EXERCISE GOAL
Render the lines of the records as a JSON list of strings, one string per line, starting at the line that contains "46.4.05: 46.4.05 -> 27.7.18" and ending at the last line of the records, both included. Omit blank lines and leave the pictures out of the answer.

MATERIAL SHOWN
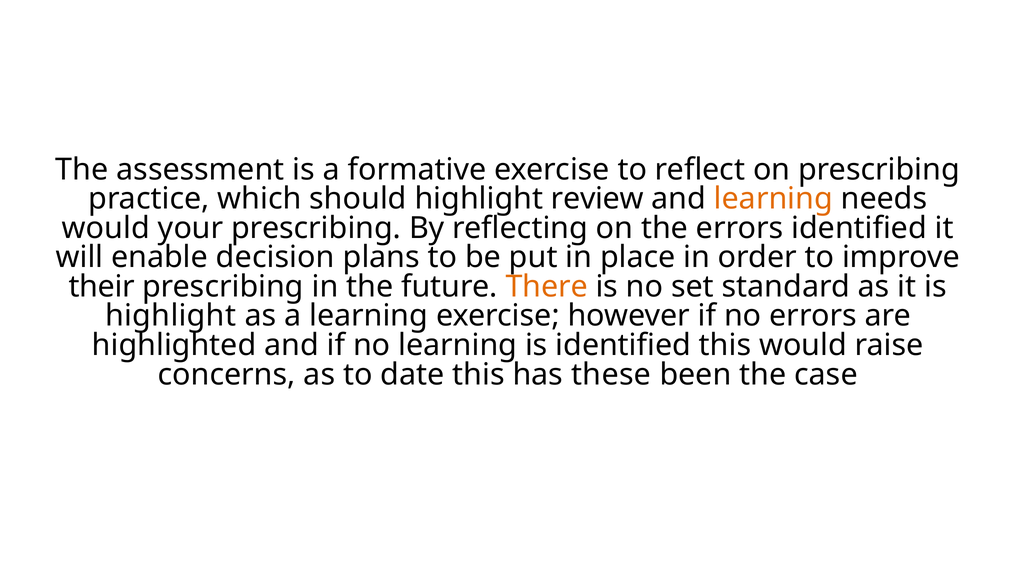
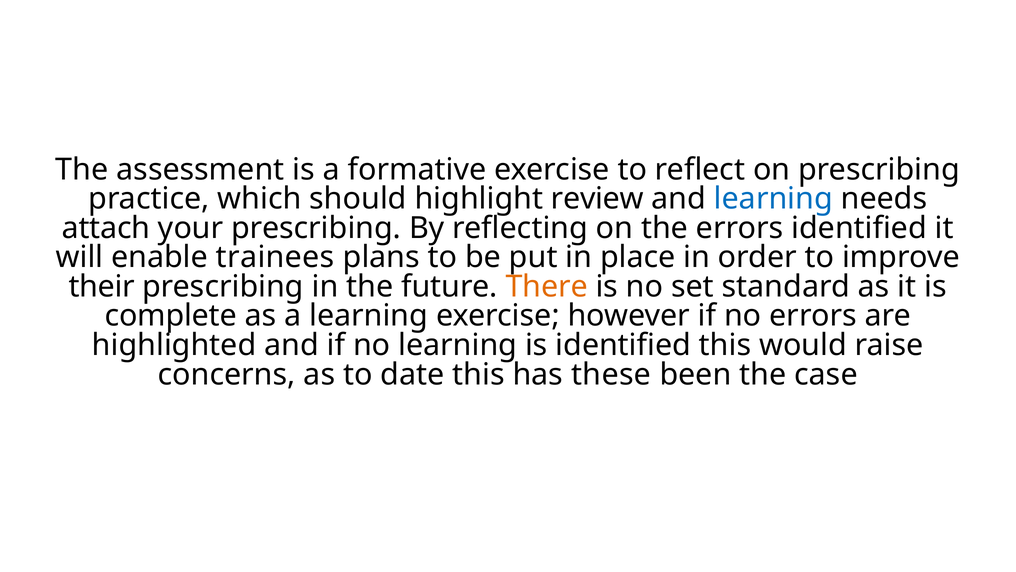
learning at (773, 199) colour: orange -> blue
would at (106, 228): would -> attach
decision: decision -> trainees
highlight at (171, 316): highlight -> complete
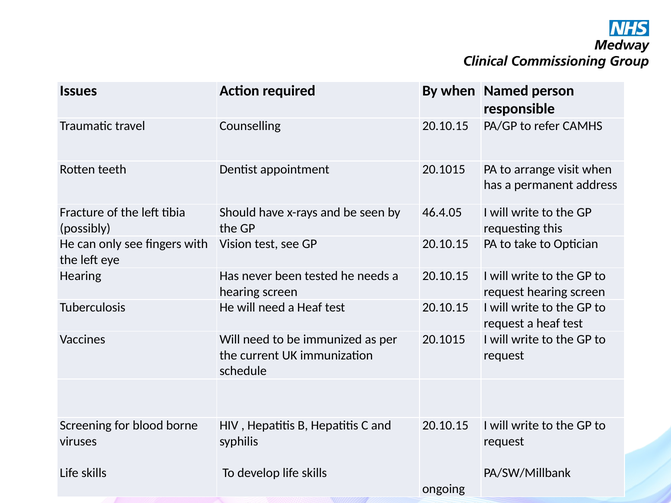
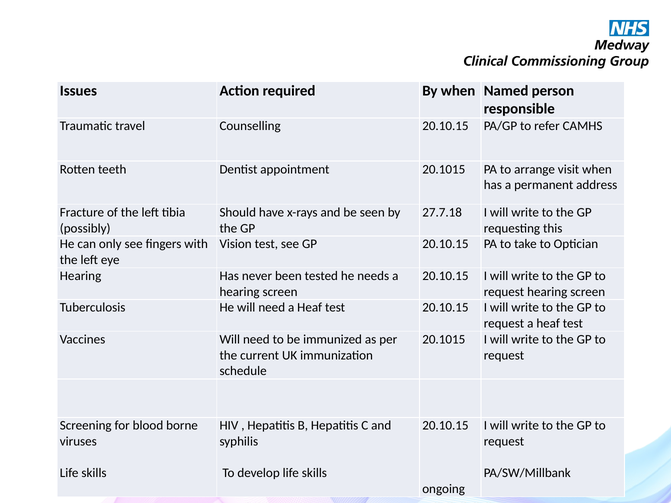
46.4.05: 46.4.05 -> 27.7.18
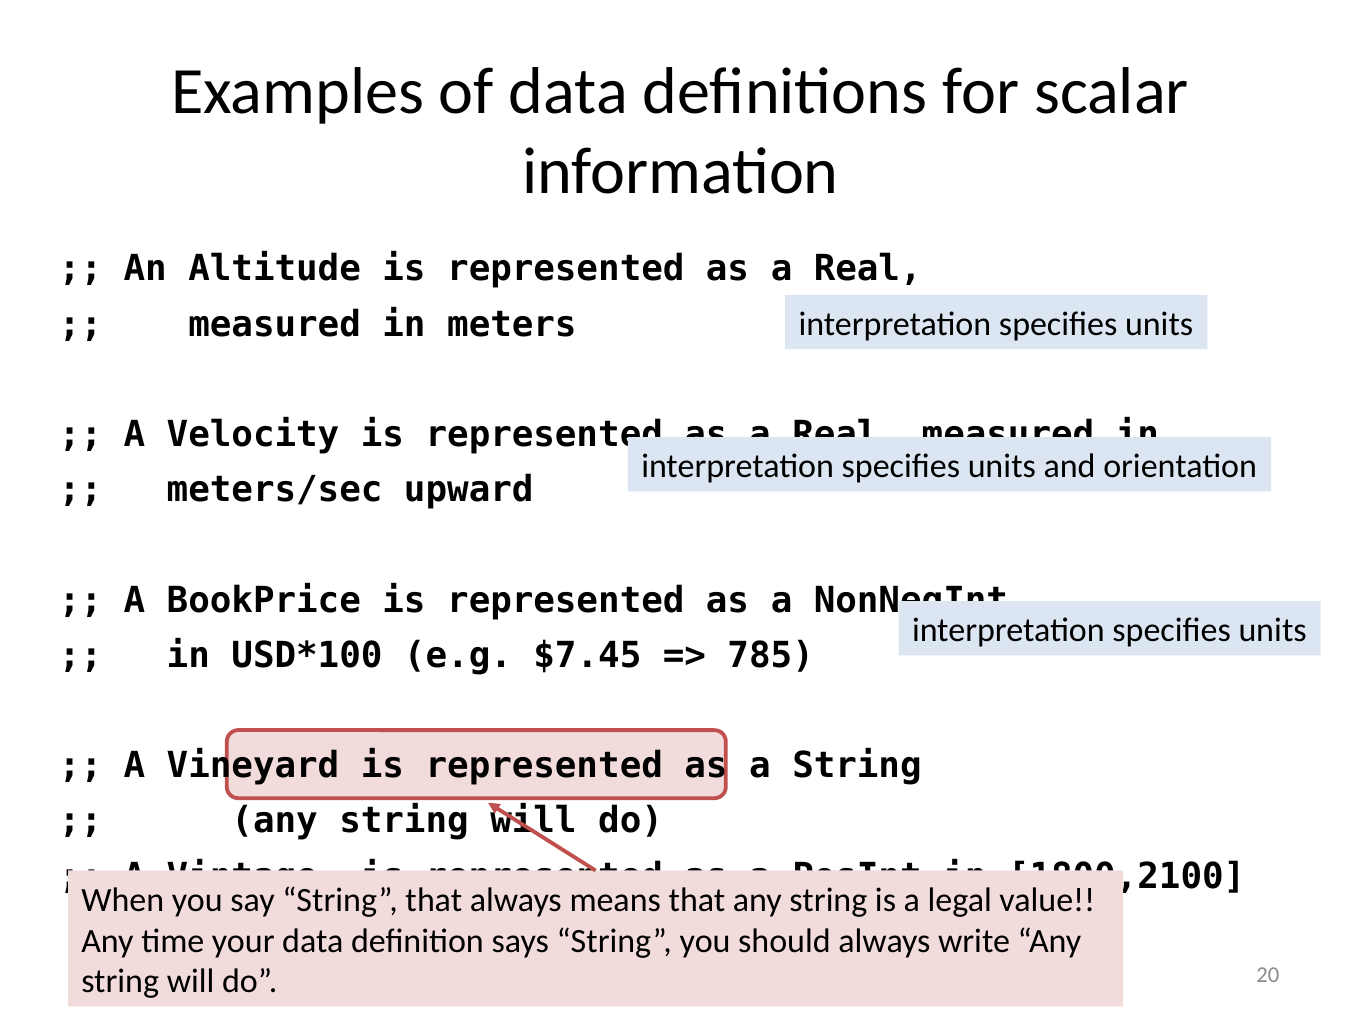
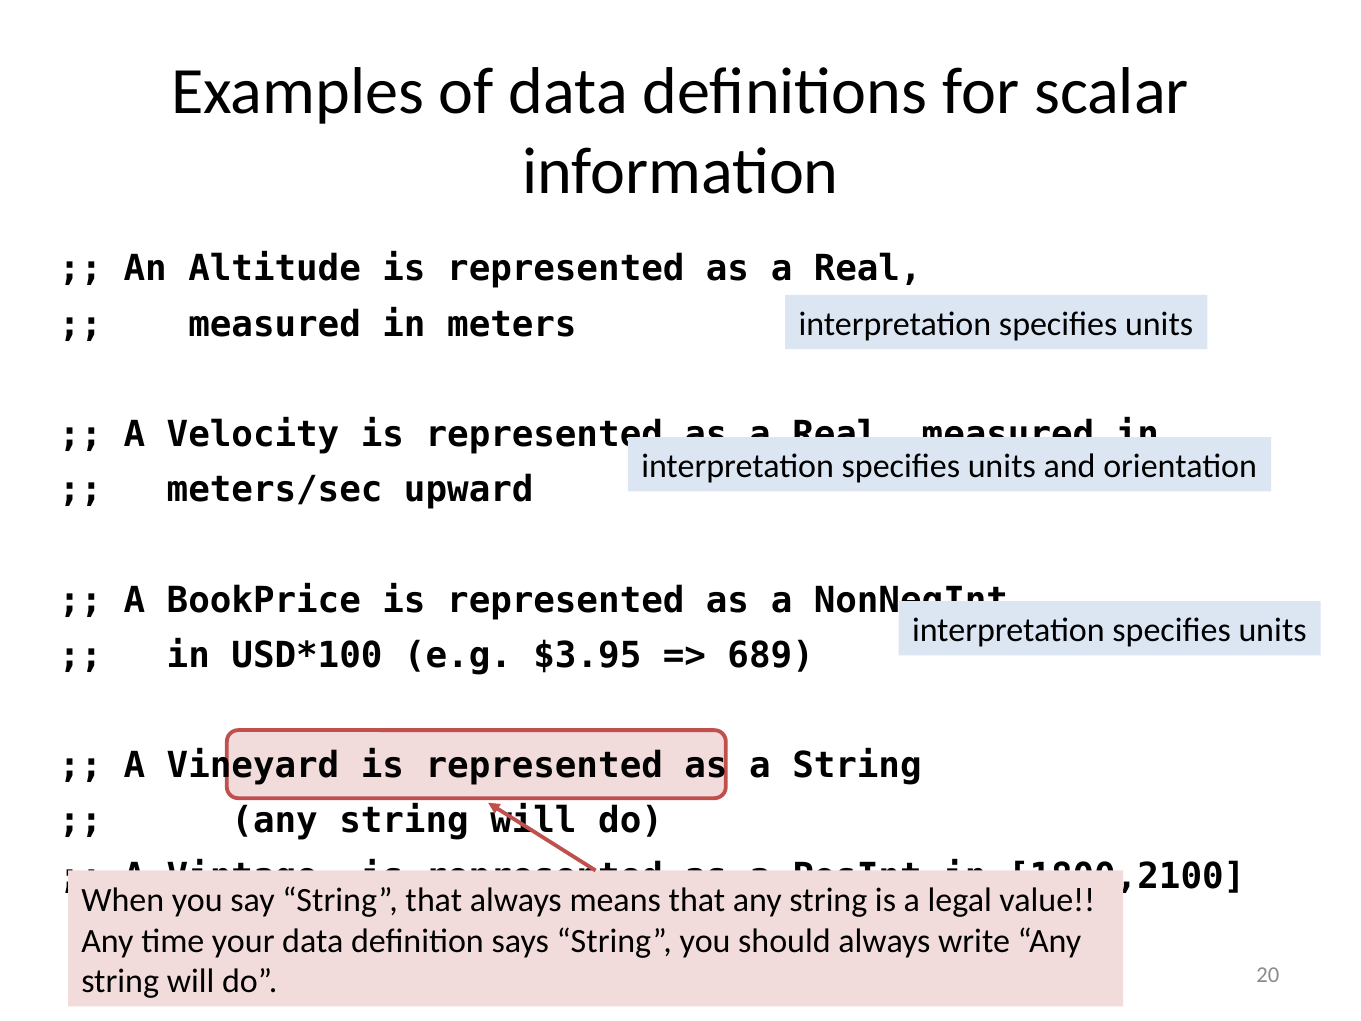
$7.45: $7.45 -> $3.95
785: 785 -> 689
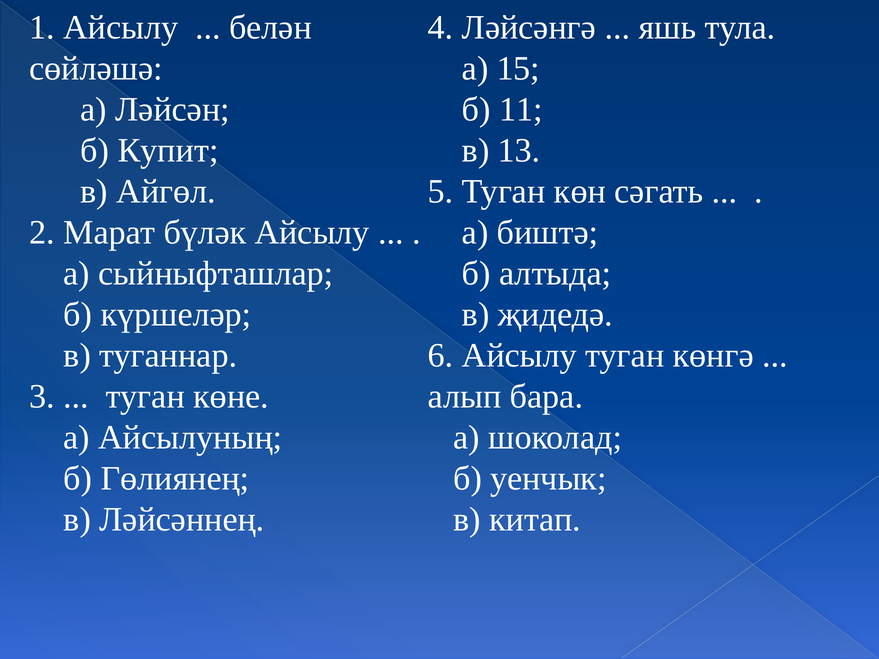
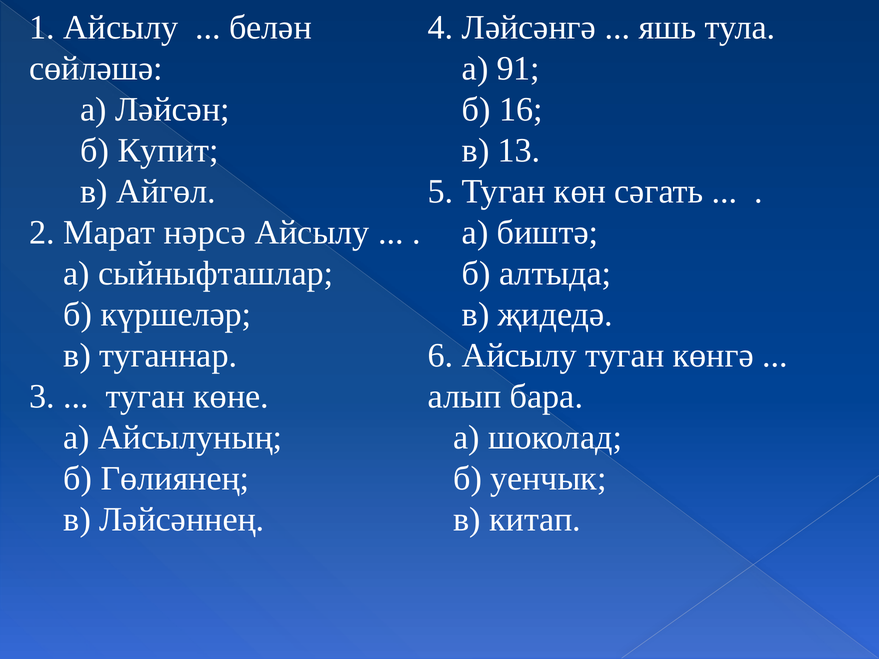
15: 15 -> 91
11: 11 -> 16
бүләк: бүләк -> нәрсә
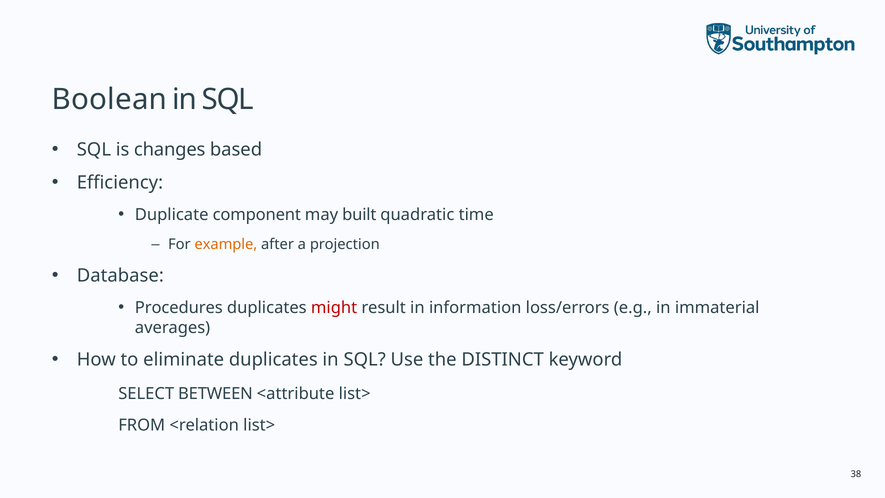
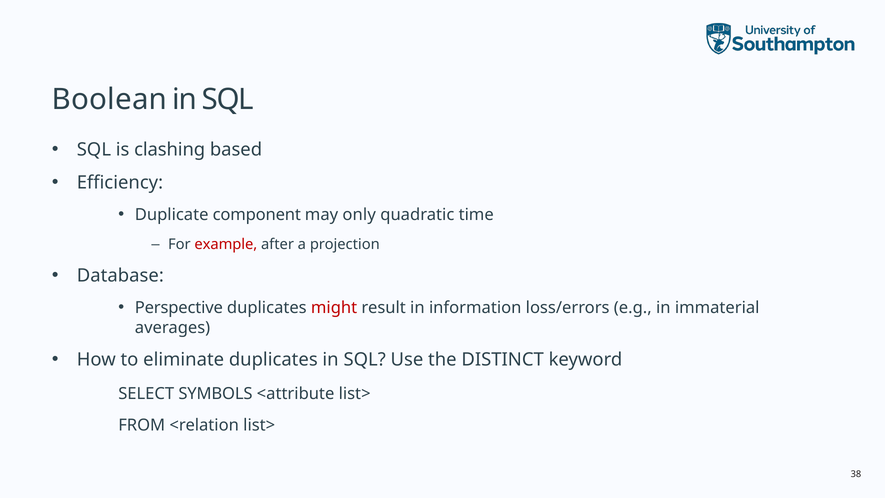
changes: changes -> clashing
built: built -> only
example colour: orange -> red
Procedures: Procedures -> Perspective
BETWEEN: BETWEEN -> SYMBOLS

RIGHT ANSWER
[
  "46.4.05: 46.4.05 -> 27.7.18",
  "$7.45: $7.45 -> $3.95",
  "785: 785 -> 689",
  "15: 15 -> 91",
  "11: 11 -> 16",
  "бүләк: бүләк -> нәрсә",
  "changes: changes -> clashing",
  "built: built -> only",
  "example colour: orange -> red",
  "Procedures: Procedures -> Perspective",
  "BETWEEN: BETWEEN -> SYMBOLS"
]